### EXERCISE INSTRUCTIONS
a) From the passage on SSH key authentication, extract the words between "To ensure users" and "for 30 days)", inclusive.
b) Write what comes next in the SSH key authentication passage, picking up after its final line.

### PASSAGE
^^^^^^^^

The OpenSSH server provides configuration options to control key authentication. While there's no direct "require passphrase" setting, we can implement workarounds:

# /etc/ssh/sshd_config
PasswordAuthentication no
PubkeyAuthentication yes
AuthenticationMethods publickey

To ensure users generate keys with passphrases, implement organizational policies for key creation:

# Force passphrase during generation
ssh-keygen -t ed25519 -a 100 -f ~/.ssh/id_ed25519

The -a flag increases KDF rounds, making brute-force attacks more difficult.

For enterprises, consider these robust alternatives:

SSH Certificate Authority

Implement an SSH CA to sign user keys with expiration dates:

# CA signs user key (valid for 30 days)
ssh-keygen -s ca_key -I user_identity -n username -V +30d user_key.pub

Commercial SSH Management Tools

• Teleport (open source & commercial)

^^^^^^^^

### RECORD EXTRACTS
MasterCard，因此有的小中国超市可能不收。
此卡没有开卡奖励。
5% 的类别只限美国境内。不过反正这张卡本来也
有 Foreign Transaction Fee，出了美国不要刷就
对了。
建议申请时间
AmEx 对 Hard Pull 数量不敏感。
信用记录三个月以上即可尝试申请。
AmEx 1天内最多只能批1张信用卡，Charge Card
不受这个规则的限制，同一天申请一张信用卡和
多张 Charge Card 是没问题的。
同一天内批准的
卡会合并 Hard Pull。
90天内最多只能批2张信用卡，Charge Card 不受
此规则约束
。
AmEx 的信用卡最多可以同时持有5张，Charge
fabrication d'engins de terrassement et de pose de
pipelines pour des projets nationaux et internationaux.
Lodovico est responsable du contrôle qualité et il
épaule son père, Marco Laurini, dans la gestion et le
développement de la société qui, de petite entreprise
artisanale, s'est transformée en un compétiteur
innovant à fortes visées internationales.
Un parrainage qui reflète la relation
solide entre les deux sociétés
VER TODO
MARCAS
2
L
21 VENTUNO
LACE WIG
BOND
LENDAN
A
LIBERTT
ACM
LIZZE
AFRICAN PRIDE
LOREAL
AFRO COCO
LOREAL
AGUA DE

^^^^^^^^

### ANSWER LIST
a)
To ensure users generate keys with passphrases, implement organizational policies for key creation:

# Force passphrase during generation
ssh-keygen -t ed25519 -a 100 -f ~/.ssh/id_ed25519

The -a flag increases KDF rounds, making brute-force attacks more difficult.

For enterprises, consider these robust alternatives:

SSH Certificate Authority

Implement an SSH CA to sign user keys with expiration dates:

# CA signs user key (valid for 30 days)

b)
• Hashicorp Boundary
• Smallstep SSH certificates

This bash script checks for passphrase-protected keys in authorized_keys:

#!/bin/bash
for key in $(cut -d' ' -f2 ~/.ssh/authorized_keys | sort -u); do
    if grep -q "ENCRYPTED" <(ssh-keygen -P "" -y -f <(echo "ssh-rsa $key")); then
        echo "VALID: Key $key has passphrase protection"
    else
        echo "INVALID: Key $key lacks passphrase - removing"
        sed -i "/$key/d" ~/.ssh/authorized_keys
    fi
done

Implement regular audits of SSH keys in your environment:

# Find passwordless private keys
find /home -name "id_*" ! -name "*.pub" -exec ssh-keygen -y -P "" -f {} \; 2>&1 | grep "incorrect passphrase"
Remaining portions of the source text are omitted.